Wuh-oh! Better watch out, Mike!
But because it's a two-hour movie, when Meredith invites him for an after-hours conference with some wine and her tongue in his ear, he goes--rather than saying, oh, I don't know--they've got e-mail at this high-tech Seattle firm?--"Hey, let me draw up a complete scenario of where we've been for that last three months with documentations and e-mail that to you, and then we can tackle it fresh in the morning." No, he doesn't do that, he's a little slow. Meredith, though, is pretty darn quick. When she starts unzipping his pants, what does he do? Stop her? Nooooo...When the simulated sex act begins? Noooooo. (I should mention that, at this point, Douglas does the patented Sharon Stone "pleasure" move from Basic Instinct--cock your head back so your neck is bent double and spasmodically open and close your mouth in a guppy fashion).

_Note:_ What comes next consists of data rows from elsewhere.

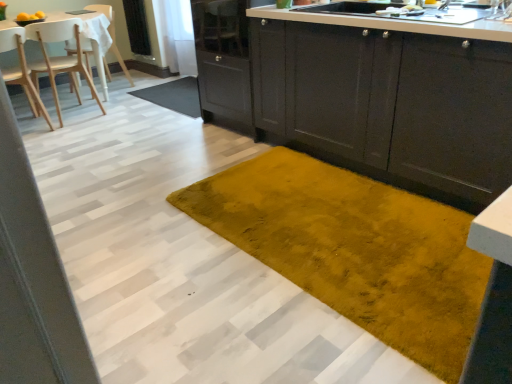
Describe the element at coordinates (60, 57) in the screenshot. I see `wooden chair at left, the 2th chair from the front` at that location.

How much space does white wood chair at upper left, which is counted as the third chair, starting from the front, occupy horizontally?

white wood chair at upper left, which is counted as the third chair, starting from the front, is 53.64 centimeters wide.

The height and width of the screenshot is (384, 512). What do you see at coordinates (354, 249) in the screenshot?
I see `velvet yellow rug at center, the 1th doormat in the front-to-back sequence` at bounding box center [354, 249].

Measure the distance between mustard yellow plush rug at center, which is the second doormat from front to back, and camera.

They are 3.59 meters apart.

What is the approximate height of white glossy countertop at upper center?

It is 7.11 inches.

Find the location of a particular element. The height and width of the screenshot is (384, 512). white glossy countertop at upper center is located at coordinates (394, 24).

The width and height of the screenshot is (512, 384). What do you see at coordinates (444, 5) in the screenshot? I see `metallic silver faucet at upper right` at bounding box center [444, 5].

Where is `metallic silver faucet at upper right`? The image size is (512, 384). metallic silver faucet at upper right is located at coordinates (444, 5).

The image size is (512, 384). What are the coordinates of `transparent glass screen door at upper center` in the screenshot? It's located at (137, 27).

Identify the location of wooden chair at left, placed as the 2th chair when sorted from back to front. The width and height of the screenshot is (512, 384). (60, 57).

Is wooden chair at left, the 2th chair from the front, facing away from transparent glass screen door at upper center?

No.

Considering the relative positions of wooden chair at left, placed as the 2th chair when sorted from back to front, and transparent glass screen door at upper center in the image provided, is wooden chair at left, placed as the 2th chair when sorted from back to front, to the left of transparent glass screen door at upper center from the viewer's perspective?

Indeed, wooden chair at left, placed as the 2th chair when sorted from back to front, is positioned on the left side of transparent glass screen door at upper center.

Is point (80, 69) positioned before point (132, 51)?

Yes, it is.

Is wooden chair at left, placed as the 2th chair when sorted from back to front, touching transparent glass screen door at upper center?

wooden chair at left, placed as the 2th chair when sorted from back to front, and transparent glass screen door at upper center are not in contact.

From a real-world perspective, is matte dark gray cabinets at center positioned above or below wooden chair at left, the 2th chair from the front?

Clearly, from a real-world perspective, matte dark gray cabinets at center is above wooden chair at left, the 2th chair from the front.

Find the location of a particular element. chair that is the 1st object directly below the matte dark gray cabinets at center (from a real-world perspective) is located at coordinates (60, 57).

Is point (326, 115) closer or farther from the camera than point (38, 82)?

Point (326, 115).

Which of these two, matte dark gray cabinets at center or wooden chair at left, placed as the 2th chair when sorted from back to front, is wider?

matte dark gray cabinets at center.

Does wooden chair at left, the 2th chair from the front, turn towards mustard yellow plush rug at center, which is the second doormat from front to back?

No, wooden chair at left, the 2th chair from the front, is not oriented towards mustard yellow plush rug at center, which is the second doormat from front to back.

Does wooden chair at left, placed as the 2th chair when sorted from back to front, have a smaller size compared to mustard yellow plush rug at center, which ranks as the 2th doormat in bottom-to-top order?

No, wooden chair at left, placed as the 2th chair when sorted from back to front, is not smaller than mustard yellow plush rug at center, which ranks as the 2th doormat in bottom-to-top order.

From a real-world perspective, which is physically above, wooden chair at left, the 2th chair from the front, or mustard yellow plush rug at center, which ranks as the 2th doormat in bottom-to-top order?

wooden chair at left, the 2th chair from the front.

Which is closer, [55,94] or [182,78]?

Point [55,94] is closer to the camera than point [182,78].

Looking at this image, considering the sizes of objects white wood chair at upper left, which is counted as the third chair, starting from the front, and white glossy countertop at upper center in the image provided, who is wider, white wood chair at upper left, which is counted as the third chair, starting from the front, or white glossy countertop at upper center?

white glossy countertop at upper center.

Would you say white wood chair at upper left, which is counted as the third chair, starting from the front, is inside or outside white glossy countertop at upper center?

white wood chair at upper left, which is counted as the third chair, starting from the front, is not enclosed by white glossy countertop at upper center.

From the image's perspective, is white wood chair at upper left, the 1th chair viewed from the back, on top of white glossy countertop at upper center?

Correct, white wood chair at upper left, the 1th chair viewed from the back, appears higher than white glossy countertop at upper center in the image.

From a real-world perspective, who is located higher, white wood chair at upper left, the 1th chair viewed from the back, or white glossy countertop at upper center?

white glossy countertop at upper center.

Considering the relative sizes of white wood chair at upper left, the 1th chair viewed from the back, and light wood chair at left, which is the 1th chair in front-to-back order, in the image provided, is white wood chair at upper left, the 1th chair viewed from the back, taller than light wood chair at left, which is the 1th chair in front-to-back order,?

No.

Is light wood chair at left, which is the 1th chair in front-to-back order, inside white wood chair at upper left, which is counted as the third chair, starting from the front?

No, light wood chair at left, which is the 1th chair in front-to-back order, is not inside white wood chair at upper left, which is counted as the third chair, starting from the front.

Is white wood chair at upper left, the 1th chair viewed from the back, to the left or to the right of light wood chair at left, which is the 1th chair in front-to-back order, in the image?

white wood chair at upper left, the 1th chair viewed from the back, is positioned on light wood chair at left, which is the 1th chair in front-to-back order,'s right side.

Considering the relative sizes of white wood chair at upper left, which is counted as the third chair, starting from the front, and light wood chair at left, which is the 1th chair in front-to-back order, in the image provided, is white wood chair at upper left, which is counted as the third chair, starting from the front, thinner than light wood chair at left, which is the 1th chair in front-to-back order,?

Yes.

Which doormat is the 2nd one when counting from the left side of the metallic silver faucet at upper right? Please provide its 2D coordinates.

[(174, 96)]

How far apart are mustard yellow plush rug at center, which ranks as the 2th doormat in bottom-to-top order, and metallic silver faucet at upper right?

They are 8.71 feet apart.

Is point (195, 100) positioned before point (449, 2)?

No, it is behind (449, 2).

Does mustard yellow plush rug at center, the 1th doormat when ordered from back to front, have a greater height compared to metallic silver faucet at upper right?

Incorrect, the height of mustard yellow plush rug at center, the 1th doormat when ordered from back to front, is not larger of that of metallic silver faucet at upper right.

Which chair is the 2nd one when counting from the back of the velvet yellow rug at center, which is counted as the 2th doormat, starting from the top? Please provide its 2D coordinates.

[(60, 57)]

From a real-world perspective, does velvet yellow rug at center, the 1th doormat in the front-to-back sequence, stand above wooden chair at left, the 2th chair from the front?

No.

Is the position of velvet yellow rug at center, acting as the 1th doormat starting from the bottom, less distant than that of wooden chair at left, the 2th chair from the front?

Yes, velvet yellow rug at center, acting as the 1th doormat starting from the bottom, is in front of wooden chair at left, the 2th chair from the front.

Is velvet yellow rug at center, which is counted as the 2th doormat, starting from the top, far from wooden chair at left, placed as the 2th chair when sorted from back to front?

Yes.

I want to click on screen door located above the wooden chair at left, the 2th chair from the front (from the image's perspective), so click(x=137, y=27).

Finally, after the two are in a quasi-missionary position, the panting Douglas grows a conscience and decides to leave the office, after which Meredith follows him screaming "Get back and finish what you started, or you're dead, do you hear me?!" Since the office is in Pioneer Square, just about every bar-patron and driver on the Alaska Way Viaduct could hear her. As does the cleaning lady.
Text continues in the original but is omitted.